> **Instructions**
**a)** Copy the stretch of the Raphidioptera classification passage from "The Megaloptera, Neuroptera" through "the individual families.", with no changes.
**b)** Carry on the Raphidioptera classification passage from where it stops.

> **Selected text**
------

The Megaloptera, Neuroptera (in the modern sense) and Raphidioptera are very closely related, forming the group Neuropterida. This is either placed at superorder rank, with the Holometabola – of which they are part – becoming an unranked clade above it, or the Holometabola are maintained as a superorder, with an unranked Neuropterida being a part of them. Within the holometabolans, the closest living relatives of Neuropterida are the beetles.

Two suborders of Raphidioptera and their families are grouped below according to Engel (2002) with updates according to Bechly and Wolf-Schwenninger (2011) and Ricardo Pérez-de la Fuente et al. (2012). For lists of genera, see the articles on the individual families.

Raphidioptera
- †Priscaenigmatomorpha Engel, 2002
  - ?Genus Chrysoraphidia Liu et al., 2013 - Yixian Formation, China Early Cretaceous (Aptian) (some authors have suggested closer affinities to Neuroptera)

------

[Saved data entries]
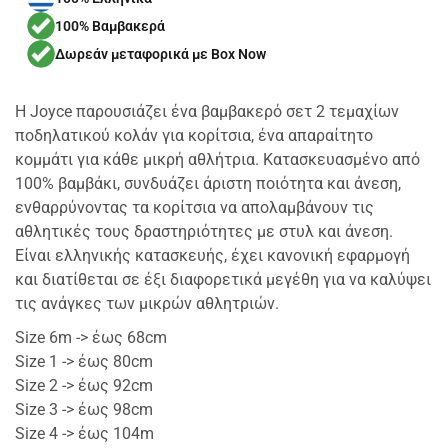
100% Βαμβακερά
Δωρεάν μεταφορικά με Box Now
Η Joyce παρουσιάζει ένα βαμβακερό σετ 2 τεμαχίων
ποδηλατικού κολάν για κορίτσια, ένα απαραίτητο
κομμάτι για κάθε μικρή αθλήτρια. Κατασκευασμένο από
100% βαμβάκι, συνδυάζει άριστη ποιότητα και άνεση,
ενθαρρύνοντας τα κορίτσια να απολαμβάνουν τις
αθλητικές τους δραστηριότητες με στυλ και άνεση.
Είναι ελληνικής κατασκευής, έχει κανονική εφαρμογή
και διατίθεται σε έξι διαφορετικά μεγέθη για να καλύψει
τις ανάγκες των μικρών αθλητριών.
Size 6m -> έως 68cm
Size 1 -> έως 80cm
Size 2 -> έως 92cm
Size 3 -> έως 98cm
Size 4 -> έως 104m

------

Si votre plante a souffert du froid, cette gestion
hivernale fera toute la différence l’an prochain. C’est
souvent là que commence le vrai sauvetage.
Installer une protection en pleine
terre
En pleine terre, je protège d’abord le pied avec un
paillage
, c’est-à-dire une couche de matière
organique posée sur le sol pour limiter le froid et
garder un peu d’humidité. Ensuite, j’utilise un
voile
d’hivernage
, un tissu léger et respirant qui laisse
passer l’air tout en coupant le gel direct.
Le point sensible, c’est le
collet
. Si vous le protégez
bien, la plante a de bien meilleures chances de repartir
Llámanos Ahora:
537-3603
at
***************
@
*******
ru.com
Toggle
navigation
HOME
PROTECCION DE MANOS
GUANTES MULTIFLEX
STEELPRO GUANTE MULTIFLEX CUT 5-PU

------

> **Answers to this exercise**
**a)**
The Megaloptera, Neuroptera (in the modern sense) and Raphidioptera are very closely related, forming the group Neuropterida. This is either placed at superorder rank, with the Holometabola – of which they are part – becoming an unranked clade above it, or the Holometabola are maintained as a superorder, with an unranked Neuropterida being a part of them. Within the holometabolans, the closest living relatives of Neuropterida are the beetles.

Two suborders of Raphidioptera and their families are grouped below according to Engel (2002) with updates according to Bechly and Wolf-Schwenninger (2011) and Ricardo Pérez-de la Fuente et al. (2012). For lists of genera, see the articles on the individual families.

**b)**
  - Family †Priscaenigmatidae Engel, 2002 - (Early Jurassic-Early Cretaceous)
    - Genus †Hondelagia Bode, 1953 - Green Series, Germany, Early Jurassic (Toarcian)
    - Genus †Priscaenigma Whalley, 1985 - Charmouth Mudstone Formation, United Kingdom, Early Jurassic (Sinemurian)
    - Genus †Sukachevia Khramov, 2020 - Karabastau Formation, Kazakhstan, Late Jurassic
    - Genus †Cretohondelagia Khramov, 2020 - Khasturty locality, Russia, Early Cretaceous (Aptian)
  - Family †Juroraphidiidae Liu, Ren, & Yang, 2014
    - Genus †Juroraphidia Liu, Ren, & Yang, 2014 - Jiulongshan Formation, China, Middle Jurassic
- Raphidiomorpha Engel, 2002
  - Family †Metaraphidiidae Bechly & Wolf-Schwenninger, 2011 - (Early Jurassic)
    - Genus †Metaraphidia Whalley, 1985 - Charmouth Mudstone Formation, United Kingdom, Early Jurassic (Sinemurian) Posidonia Shale, Early Jurassic (Toarcian)
  - Family †Baissopteridae Martynova, 1961 - (Cretaceous-Eocene)
    - Genus †Allobaissoptera Lu, Zhang, Wang, Engel, & Liu, 2020 - Burmese amber, Mid Cretaceous (Albian-Cenomanian)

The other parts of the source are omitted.